I agreed. This wasn’t the time for a bottleneck. We couldn’t withstand a head-on charge of a creature that size. We also needed to spread out to avoid everyone taking breath attack damage.
Charitybelle followed her while I moved to the opposite side of the pyramidal chamber. I had twice as much health as they did with my Prismatic Shield and could take the brunt of the damage.
I had already begun imbuing my weapon when I saw the hellhound’s glowing eyes. A silvery, mirrorlike glow encompassed my spear as the creature walked down the corridor. Oddly enough, it didn’t rush us.
When the creature emerged into the sunny, pyramidal chamber, I Charged it. The chimera met me with its horns like a battering ram. My spear caused damage, mostly from its magical imbuement. The chimera’s horns gored me before I got trampled, its back hooves inflicting additional harm.
So many things happened at once, I checked my combat log to parse it.
/You charge Winterbyte Chimera for 56 damage (8 resisted).
/Torodon butts you for 36 damage (9 resisted).
/Winterbyte Chimera tramples you for 27 damage (5 resisted).
/Fabulosa hits Winterbyte Chimera for 12 damage (24 resisted).
/Charitybelle hits Winterbyte Chimera for 56 damage (6 resisted).
/Dragon Turtle hits Charitybelle with Breath for 35 damage (9 resisted).
/Dragon Turtle hits Fabulosa with Breath for 41 damage (6 resisted).
/Hellhound bays.
I checked my interface for a debuff from the hellhound’s howl, but nothing appeared. Why the combat log included a baying action mystified me. Perhaps it signaled to the other heads that we’d escaped its bite range. But didn’t hellhounds breathe fire?
The hellhound and turtle faced opposite sides of the creature, which pivoted so every head could attack. Its shell prevented flanking bonuses, so avoiding its breath weapon seemed the only advantage to spreading out.
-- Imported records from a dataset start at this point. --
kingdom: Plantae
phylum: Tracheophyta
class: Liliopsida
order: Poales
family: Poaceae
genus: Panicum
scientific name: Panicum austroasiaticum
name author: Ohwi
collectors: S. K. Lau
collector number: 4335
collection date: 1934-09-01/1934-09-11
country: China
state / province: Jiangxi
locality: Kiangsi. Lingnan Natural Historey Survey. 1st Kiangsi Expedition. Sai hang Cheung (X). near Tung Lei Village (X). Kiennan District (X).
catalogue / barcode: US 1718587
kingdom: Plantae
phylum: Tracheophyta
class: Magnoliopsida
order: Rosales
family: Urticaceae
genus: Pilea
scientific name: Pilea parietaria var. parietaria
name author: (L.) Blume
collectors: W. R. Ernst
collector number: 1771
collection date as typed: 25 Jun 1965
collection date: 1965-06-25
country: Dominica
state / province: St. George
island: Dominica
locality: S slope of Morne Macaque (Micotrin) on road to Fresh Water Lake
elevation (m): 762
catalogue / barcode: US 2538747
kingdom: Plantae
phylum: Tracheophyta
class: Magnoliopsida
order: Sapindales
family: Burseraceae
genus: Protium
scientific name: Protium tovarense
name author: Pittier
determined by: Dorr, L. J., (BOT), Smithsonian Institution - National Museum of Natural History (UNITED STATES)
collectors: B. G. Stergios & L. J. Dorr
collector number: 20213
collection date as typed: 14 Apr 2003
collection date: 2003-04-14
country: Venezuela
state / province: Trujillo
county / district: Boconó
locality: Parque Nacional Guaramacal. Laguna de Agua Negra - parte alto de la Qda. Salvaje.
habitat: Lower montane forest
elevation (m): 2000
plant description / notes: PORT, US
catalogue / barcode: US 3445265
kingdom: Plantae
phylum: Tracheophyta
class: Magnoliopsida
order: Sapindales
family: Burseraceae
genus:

Another peculiarity involved how the combat log displayed the monster’s name. Not only had it dropped the parenthetical 8, but it also broke the monster’s attacks into separate heads. It hadn’t done this with the hydra, whose heads had the same attack, so I assumed the game broke them up for clarity, distinguishing one attack from another.
Unlike the hydra, each head didn’t have a unique health bar, so we couldn’t wear it down incrementally. Our collective output of 114 damage and the incoming sum of 134 didn’t bode well against an opponent whose health pool tripled ours combined. The math wasn’t with us.